Ho conosciuto veramente tantissime persone. Sfortunatamente pochi irlandesi. Ho sempre cercato di evitare conoscenze italiane per parlare il più possibile in inglese e migliorare. Nonostante questo ho fatto conoscenze da ogni parte del mondo: Germania, Francia, Svezia, Repubblica Ceca, Austria, Corea, India, Canada, Stati Uniti e Brasile e così via…
- Cosa consiglieresti a chi è interessato a diventare au pair?
Come ho già detto, consiglio assolutamente questo tipo di esperienza, apre la mente, permette di avere prospettive oltre i confini. Non bisogna farsi abbattere dagli ostacoli di cultura e lingua, bisogna vedere queste differenze come una possibiltà e una fortuna. Sfortunatamente il lavoro alla pari in Irlanda non è tutelato da diritti e talvolta capita di trovarsi in situazioni disumane, di sfruttamento. Questo non significa che bisogna adattarsi ad ogni situazione che ci si trova davanti.
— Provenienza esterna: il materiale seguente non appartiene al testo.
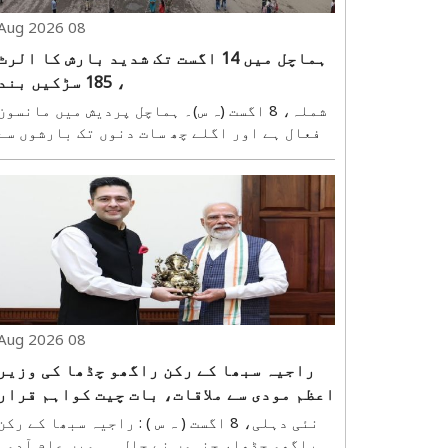
08 Aug 2026
ہماچل میں 14 اگست تک شدید بارش کا الرٹ
، 185 سڑکیں بند
شملہ، 8 اگست (ہ س)۔ ہماچل پردیش میں مانسون
فعال ہے اور اگلے چھ سات دنوں تک بارشوں سے
راحت کی امید بہت کم ہے۔ محکمہ موسمیات نے
14 اگست تک مختلف مقامات پر شدید بارش کا
الرٹ جاری کیا ہے۔ 10 اور 11 اگست کو شدی
بارش کے لیے اورنج الرٹ جاری کیا گیا ہے۔..
08 Aug 2026
راجیہ سبھا کے رکن راگھو چڈھا کی وزیر
اعظم مودی سے ملاقات، بات چیت کواہم قرار
دیا
نئی دہلی، 8 اگست ( ہ س ) : راجیہ سبھا کے رکن
راگھو چڈھا، جنہوں نے حال ہی میں عام آدمی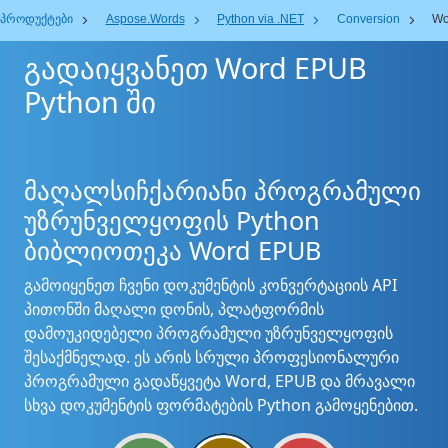
პროდუქტები
Aspose.Words
Python via .NET
Conversion
Wo
გადაიყვანეთ Word EPUB
Python ში
მაღალსიჩქარიანი პროგრამული
უზრუნველყოფის Python
ბიბლიოთეკა Word EPUB
გამოიყენეთ ჩვენი დოკუმენტის კონვერტაციის API
პითონში მაღალი დონის, პლატფორმის
დამოუკიდებელი პროგრამული უზრუნველყოფის
შესაქმნელად. ეს არის სრული პროფესიონალური
პროგრამული გადაწყვეტა Word, EPUB და მრავალი
სხვა დოკუმენტის ფორმატების Python გამოყენებით.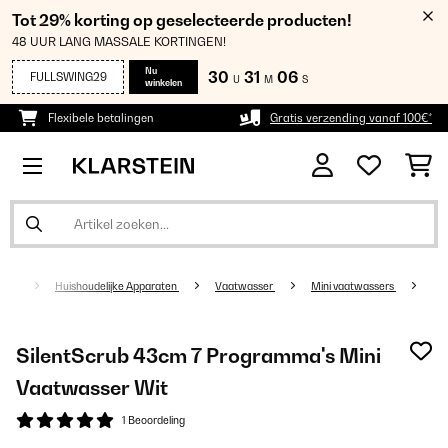
Tot 29% korting op geselecteerde producten!
48 UUR LANG MASSALE KORTINGEN!
Nu
30
31
06
FULLSWING29
U
M
S
winkelen
Flexibele betalingen
Gratis verzending vanaf 100€*
Huishoudelijke Apparaten
Vaatwasser
Mini vaatwassers
SilentScrub 43cm 7 Programma's Mini
Vaatwasser​ Wit
1 Beoordeling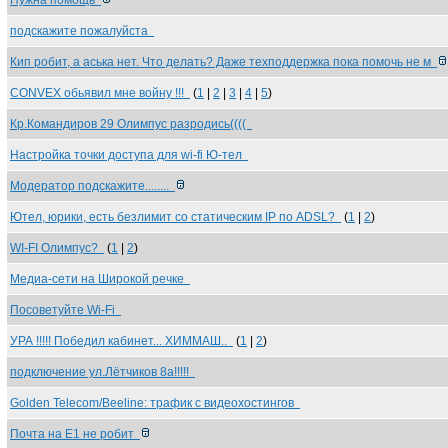
Нужна помощь
подскажите пожалуйста
Кип робит, а аська нет. Что делать? Даже техподдержка пока помочь не м
CONVEX обьявил мне войну !!!
(
1
|
2
|
3
|
4
|
5
)
Кр.Командиров 29 Олимпус разродись((((
Настройка точки доступа для wi-fi Ю-тел
Модератор подскажите........
Ютел, юрики, есть безлимит со статическим IP по ADSL?
(
1
|
2
)
WI-FI Олимпус?
(
1
|
2
)
Медиа-сети на Широкой речке
Посоветуйте Wi-Fi
УРА !!!!! Победил кабинет... ХИММАШ..
(
1
|
2
)
подключение ул.Лётчиков 8а!!!!!
Golden Telecom/Beeline: трафик с видеохостингов
Почта на Е1 не робит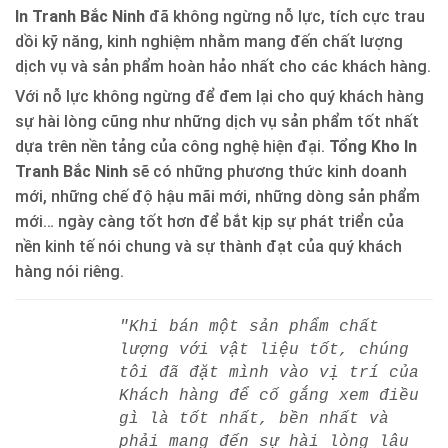
In Tranh Bắc Ninh
đã không ngừng nỗ lực, tích cực trau
dồi kỹ năng, kinh nghiệm nhằm mang đến chất lượng
dịch vụ và sản phẩm hoàn hảo nhất cho các khách hàng.
Với nỗ lực không ngừng để đem lại cho quý khách hàng
sự hài lòng cũng như những dịch vụ sản phẩm tốt nhất
dựa trên nền tảng của công nghệ hiện đại.
Tổng Kho In
Tranh Bắc Ninh
sẽ có những phương thức kinh doanh
mới, những chế độ hậu mãi mới, những dòng sản phẩm
mới… ngày càng tốt hơn để bắt kịp sự phát triển của
nền kinh tế nói chung và sự thành đạt của quý khách
hàng nói riêng.
"Khi bán một sản phẩm chất
lượng với vật liệu tốt, chúng
tôi đã đặt mình vào vị trí của
Khách hàng để cố gắng xem điều
gì là tốt nhất, bền nhất và
phải mang đến sự hài lòng lâu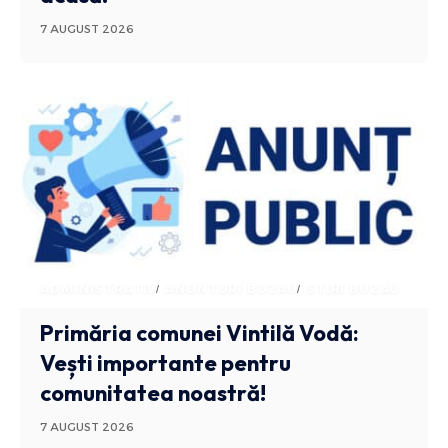
7 AUGUST 2026
ADMINISTRATIV
ANUNTURI BUZAU
STIRI BUZAU
Primăria comunei Vintilă Vodă:
Vești importante pentru
comunitatea noastră!
7 AUGUST 2026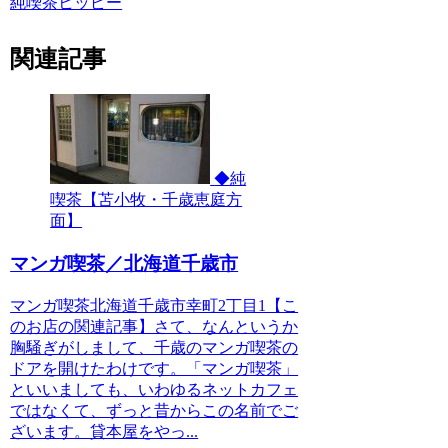
純喫茶ヒッピー
関連記事
◆純
喫茶【苫小牧・千歳恵庭方
面】
マンガ喫茶／北海道千歳市
マンガ喫茶北海道千歳市幸町2丁目1【こ
のお店の関連記事】さて、なんというか
胸騒ぎがしまして、千歳のマンガ喫茶の
ドアを開けたわけです。「マンガ喫茶」
といいましても、いわゆるネットカフェ
ではなくて、ずっと昔からこの名前でご
ざいます。貸本屋をやっ...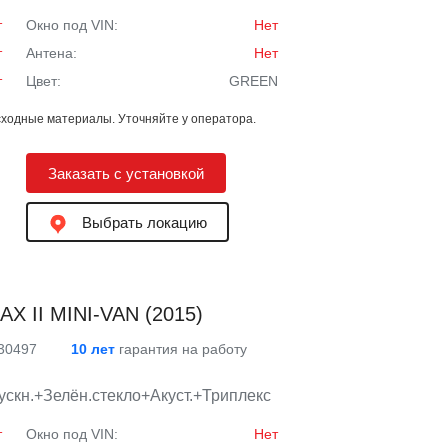
т
Окно под VIN:
Нет
т
Антена:
Нет
т
Цвет:
GREEN
ходные материалы. Уточняйте у оператора.
Заказать с установкой
Выбрать локацию
X II MINI-VAN (2015)
 30497
10 лет
гарантия на работу
скн.+Зелён.стекло+Акуст.+Триплекс
т
Окно под VIN:
Нет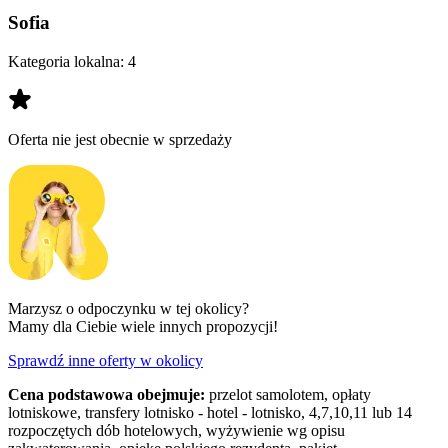
Sofia
Kategoria lokalna:
4
Oferta nie jest obecnie w sprzedaży
Marzysz o odpoczynku w tej okolicy?
Mamy dla Ciebie wiele innych propozycji!
Sprawdź inne oferty w okolicy
Cena podstawowa obejmuje:
przelot samolotem, opłaty
lotniskowe, transfery lotnisko - hotel - lotnisko, 4,7,10,11 lub 14
rozpoczętych dób hotelowych, wyżywienie wg opisu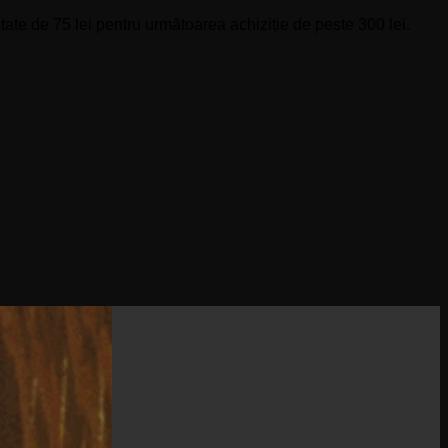
ate de 75 lei pentru următoarea achiziție de peste 300 lei.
- Puoi descrivere l’Irlanda in una sola parola?
Bella. Non c’è parola più appropriata per descrivere l’emerald island. Semplicemente bella, in ogni suo angolo, per ogni goccia di pioggia, per le case, per le colline e il verde, per le coste, per la sua storia e per i paesini. Mozzafiato in tutto e per tutto.
Luca Cattaneo
Ciao Giulia!
Anche a me piacerebbe fare un’esperienza come au-pair in Irlanda.
Volevo chiederti se mi puoi dare il sito internet dove hai trovato la famiglia che ti ha ospitata. Grazie mille!